Jesseba Fernando

LG
h-index13
3papers
11citations
Novelty52%
AI Score42

3 Papers

LGMay 14
Dynamics of the Transformer Residual Stream: Coupling Spectral Geometry to Network Topology

Jesseba Fernando, Grigori Guitchounts

Large language models are remarkably capable, yet how computation propagates through their layers remains poorly understood. A growing line of work treats depth as discrete time and the residual stream as a dynamical system, where each layer's nonlinear update has a local linear description. However, previous analyses have relied on scalar summaries or approximate linearizations, leaving the full spectral geometry of trained LLMs unknown. We perform full Jacobian eigendecomposition across three production--scale LLMs and show that training installs a monotonic spectral gradient through depth -- from non-normal, rotation-dominated early layers to near--symmetric late layers -- together with a cumulative low-rank bottleneck that funnels perturbations into a small fraction of the residual stream's effective dimensions. Our experiments reveal that this gradient and the dimensional collapse are learned rather than architectural, and is largely dissolved when structured non-normality is removed. We further show that the topological positioning of graph communities predicts whether the Jacobian amplifies or suppresses them, with the sign of the coupling determined by the local operator type, a relationship absent at initialization. These results map a learned spectral geometry in LLMs that links perturbation propagation and compression to the network's functional topology.

AIFeb 17, 2025
Transformer Dynamics: A neuroscientific approach to interpretability of large language models

Jesseba Fernando, Grigori Guitchounts

As artificial intelligence models have exploded in scale and capability, understanding of their internal mechanisms remains a critical challenge. Inspired by the success of dynamical systems approaches in neuroscience, here we propose a novel framework for studying computations in deep learning systems. We focus on the residual stream (RS) in transformer models, conceptualizing it as a dynamical system evolving across layers. We find that activations of individual RS units exhibit strong continuity across layers, despite the RS being a non-privileged basis. Activations in the RS accelerate and grow denser over layers, while individual units trace unstable periodic orbits. In reduced-dimensional spaces, the RS follows a curved trajectory with attractor-like dynamics in the lower layers. These insights bridge dynamical systems theory and mechanistic interpretability, establishing a foundation for a "neuroscience of AI" that combines theoretical rigor with large-scale data analysis to advance our understanding of modern neural networks.

LGJun 1, 2025
Bound by semanticity: universal laws governing the generalization-identification tradeoff

Marco Nurisso, Jesseba Fernando, Raj Deshpande et al.

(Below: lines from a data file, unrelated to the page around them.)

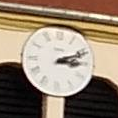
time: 3:11
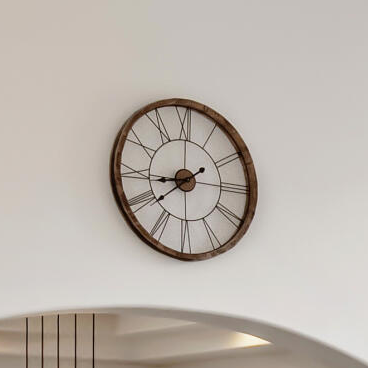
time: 8:38
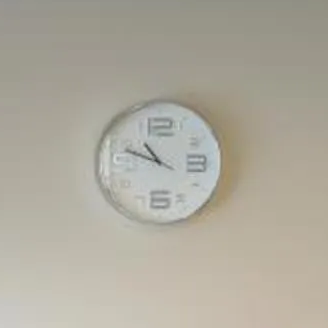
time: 10:48
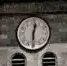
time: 12:30
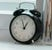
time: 12:57
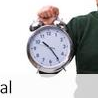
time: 10:24
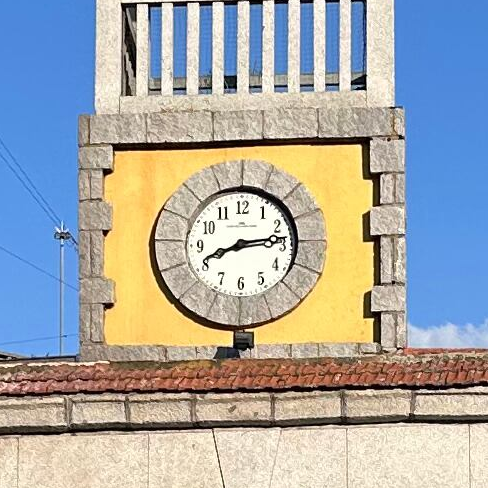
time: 8:13
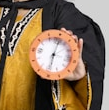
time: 6:01
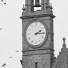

Intelligent systems must deploy internal representations that are simultaneously structured -- to support broad generalization -- and selective -- to preserve input identity. We expose a fundamental limit on this tradeoff. For any model whose representational similarity between inputs decays with finite semantic resolution $\varepsilon$, we derive closed-form expressions that pin its probability of correct generalization $p_S$ and identification $p_I$ to a universal Pareto front independent of input space geometry. Extending the analysis to noisy, heterogeneous spaces and to $n>2$ inputs predicts a sharp $1/n$ collapse of multi-input processing capacity and a non-monotonic optimum for $p_S$. A minimal ReLU network trained end-to-end reproduces these laws: during learning a resolution boundary self-organizes and empirical $(p_S,p_I)$ trajectories closely follow theoretical curves for linearly decaying similarity. Finally, we demonstrate that the same limits persist in two markedly more complex settings -- a convolutional neural network and state-of-the-art vision-language models -- confirming that finite-resolution similarity is a fundamental emergent informational constraint, not merely a toy-model artifact. Together, these results provide an exact theory of the generalization-identification trade-off and clarify how semantic resolution shapes the representational capacity of deep networks and brains alike.